Senate Committee Considers Plan to Fund Paid Family Leave Through Social Security

July 13, 2018

In advance of the introduction of a measure by Senate Republicans, a Senate Finance Committee hearing explored offering new parents the option of collecting early Social Security benefits to fund up to 12 weeks of paid family leave.

The legislation will be introduced by Senators Marco Rubio (R-FL), Mike Lee (R-UT) and Joni Ernst (R-IA), and is expected to resemble an Independent Women’s Forum proposal from earlier this year.  Under the proposal: 

  • New parents would defer their Social Security retirement benefits by an estimated six weeks to fund 12 weeks of parental benefits.

  • The Social Security disability benefits formula would be used to calculate the amount of a new parent’s parental benefits, basing benefits on an individual’s average indexed earnings to date.

  • Participation would be voluntary and offered regardless of the size of the beneficiary’s employer.

Subcommittee Chair Bill Cassidy (R-LA) insisted any legislation must not harm Social Security, saying, “Preserving the retirement benefits promised to American workers is paramount.  Any proposal that relies on Social Security cannot weaken Social Security.” 

Opponents to the idea zeroed in on that concern.  Senator Kirsten Gillibrand (D-NY) stated that, if enacted, such legislation “would harm the current and future financial security of our seniors.” 

Supporters insisted that such a measure would be self-financing in the long term.  Dr.
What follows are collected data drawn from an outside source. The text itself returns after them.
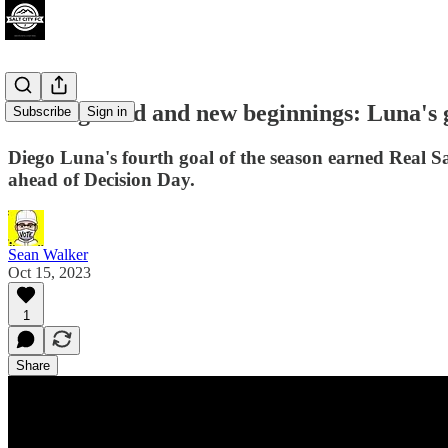
Points gained and new beginnings: Luna's
Subscribe
Sign in
Diego Luna's fourth goal of the season earned Real Sal
ahead of Decision Day.
Sean Walker
Oct 15, 2023
1
Share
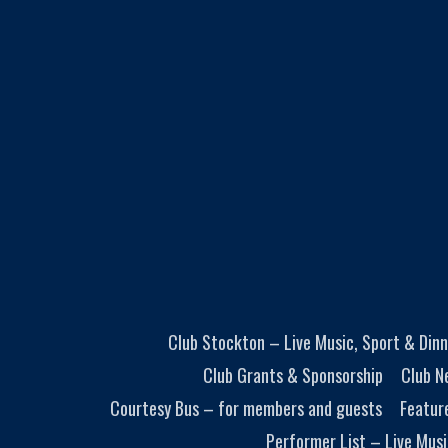
Club Stockton – Live Music, Sport & Dinn
Club Grants & Sponsorship
Club N
Courtesy Bus – for members and guests
Featur
Performer List – Live Musi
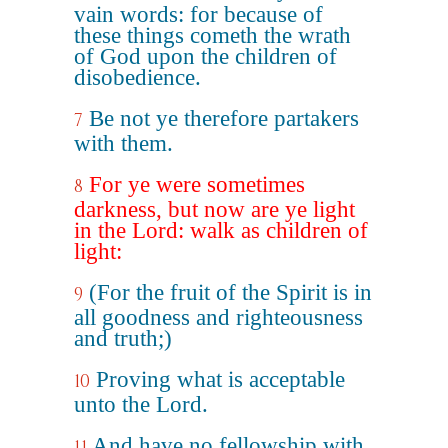
vain words: for because of
these things cometh the wrath
of God upon the children of
disobedience.
Be not ye therefore partakers
7
with them.
For ye were sometimes
8
darkness, but now are ye light
in the Lord: walk as children of
light:
(For the fruit of the Spirit is in
9
all goodness and righteousness
and truth;)
Proving what is acceptable
10
unto the Lord.
And have no fellowship with
11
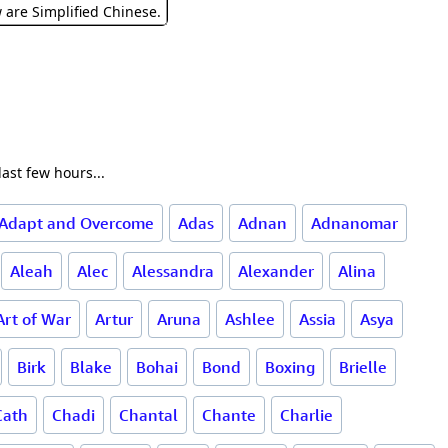
w are Simplified Chinese.
ast few hours...
Adapt and Overcome
Adas
Adnan
Adnanomar
Aleah
Alec
Alessandra
Alexander
Alina
Art of War
Artur
Aruna
Ashlee
Assia
Asya
Birk
Blake
Bohai
Bond
Boxing
Brielle
Cath
Chadi
Chantal
Chante
Charlie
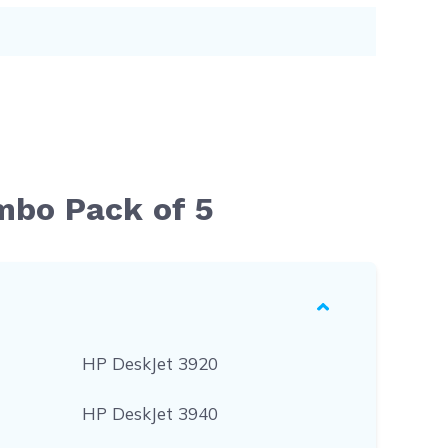
mbo Pack of 5
HP DeskJet 3920
HP DeskJet 3940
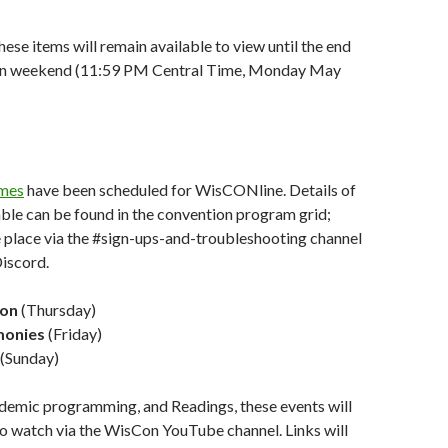
hese items will remain available to view until the end
ion weekend (11:59 PM Central Time, Monday May
mes
have been scheduled for WisCONline. Details of
ble can be found in the convention program grid;
e place via the #sign-ups-and-troubleshooting channel
iscord.
ion
(Thursday)
monies
(Friday)
(Sunday)
ademic programming, and Readings, these events will
 to watch via the WisCon YouTube channel. Links will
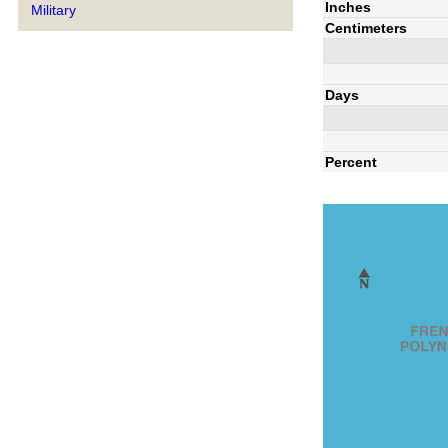
Inches
Military
Centimeters
Days
Percent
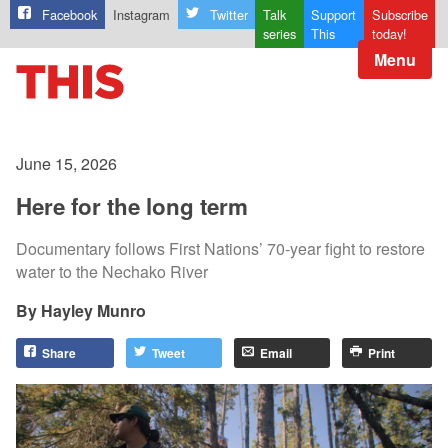
Facebook
Instagram
Twitter
Talk
Support
Subscribe
series
This
today!
Menu
June 15, 2026
Here for the long term
Documentary follows First Nations’ 70-year fight to restore
water to the Nechako River
Hayley Munro
Share
Tweet
Email
Print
Andrew G. Biggs, Resident Scholar at the American Enterprise Institute, pointed to further benefits: “Paid parental leave can lead to higher labor force participation and earnings once a mother chooses to return to the workforce.  Higher earnings would lead to higher Social Security benefits, offsetting part or all of the benefit reduction associated with an increased retirement age.”

Significance: While the proposal is only the latest of many intended to increase the availability of paid family leave, it demonstrates continuing strong Republican interest in acting on the issue.  Yet, there remain significant differences with Democrats, who prefer an employer-funded mandate.